PDA

View Full Version : Losing styles converting HTML to Word/pdf


JonathanS1
September 8, 2006, 12:04:59
Hi, can you help with a styles issue when converting HTML to Word or PDF?

I have parts of a document stored as HTML fragments in SQLServer and am constructing a publication using these fragments. For example, this is some of the text stored in the database:

<span class="standard">CLINICAL MANAGEMENT OF THE TRANSFUSION EPISODE </span>

and

<SPAN class="criterion">A consent policy is in place, which includes an explanation of relevant legislation and best practice guidance. </SPAN>

The code to generate the final publication extracts what it needs from the database and then does the following:

ss.CssSaveMode = CssSaveMode.None
tx.Save(text, StringStreamType.HTMLFormat, ss)
text = http.HtmlDecode(text)

where tx is TXTextControl.ServerTextControl.

Then, I open the CSS file containing the class definitions and insert the contents into the variable 'text' as follows so that ALL class definitions are included within the HTML produced:

text = text.Insert(text.IndexOf("<body"), "<style type='text/css' >" & css & "</style>")

If I place a breakpoint in the code and copy the HTML produced into, for example, Dreamweaver, the document created displays perfectly using the classes inserted from the CSS file, so I know the HTML created is correct.

Now, I need to convert this output to Word or PDF (depends on what the user requested), so the code does this:

tx.ResetContents()
tx.Load(text, StringStreamType.HTMLFormat)

and convert this HTML to, in this case, PDF:

tx.Save(pdf, BinaryStreamType.AdobePDF)

But ALL HTML styles formatting is lost. How can I convert HTML to Word/PDF AND retain all the formatting from the HTML?

Regards,
Jonathan

Gunnar Giffey
September 11, 2006, 18:50:36
Hello Jonathan,

How does the HTML look like, if you save it and load it into TX Words?
Perhaps you could send me or attach the HTML as ZIP archive?

JonathanS1
September 19, 2006, 16:01:30
Hi Gunnar, sorry for the delay in replying - I have been on holiday.

Anyway, I tried loading the HTML created into TX Words and all the formatting is lost. However, when the same HTML is loaded into Dreamweaver, the page is correctly formatted.

I have attached the HTML file as you requested.

I hope we can get this sorted as this is the chosen method for producing many of our new publications and a great deal of work has already gone into the application.

Regards,
Jonathan

JonathanS1
September 19, 2006, 16:34:46
Gunnar, from doing some more testing, it would seem that the TX TextControl HTML filter is very fussy.

I moved the <style>...</style> tag into the <head></head> tag and removed the style type="text/css" attribute and the output formatted correctly in Word and Acrobat.

HOWEVER, a number of style attributes seem to be ignored.

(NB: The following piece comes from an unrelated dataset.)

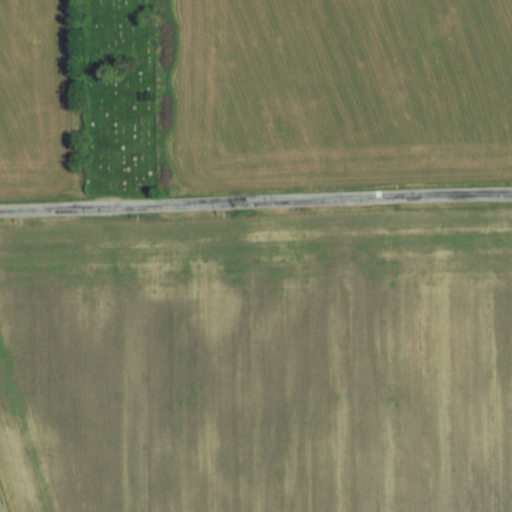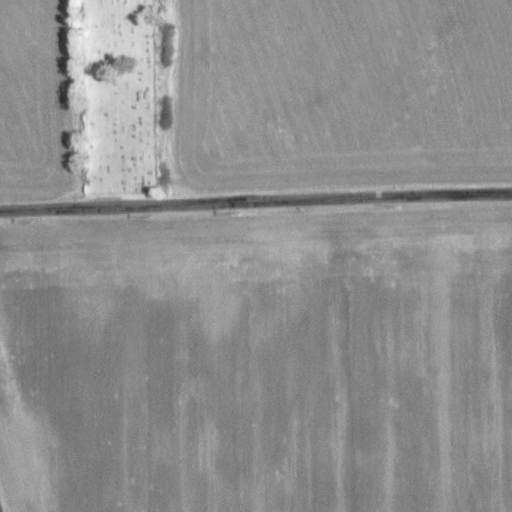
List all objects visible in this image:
road: (255, 200)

For example, 'margin-top:10pt; margin-right:5pt; line-height: 14pt;" are totally ignored in the output. Why is this?

Where is there a list of style attributes which are ignored by the TX TextControl HTML filter?

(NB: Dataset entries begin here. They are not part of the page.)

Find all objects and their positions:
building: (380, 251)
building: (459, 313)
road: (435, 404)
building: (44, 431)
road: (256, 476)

If the HTML filter simply ignores many formatting options, this seems to me to be a major issue for TX TextControl.

Regards,
Jonathan

Gunnar Giffey
September 19, 2006, 18:18:11
Jonathan,

Thanks for the HTML sample file.
If you like, I can send you a list of supported style attributes. Please send me an email to gunnar@textcontrol.com, so that I can reply with the list.

Gunnar Giffey
September 25, 2006, 15:14:44
I moved the <style>...</style> tag into the <head></head> tag and removed the style type="text/css" attribute and the output formatted correctly in Word and Acrobat.
After checking with our filter department, I have news:
The style definition must be in the head tag, otherwise the styles will not be used correctly.
See http://www.w3.org/TR/1998/REC-html40-19980424/present/styles.html#h-14.2.3 for reference:
The STYLE element allows authors to put style sheet rules in the head of the document. HTML permits any number of STYLE elements in the HEAD section of a document.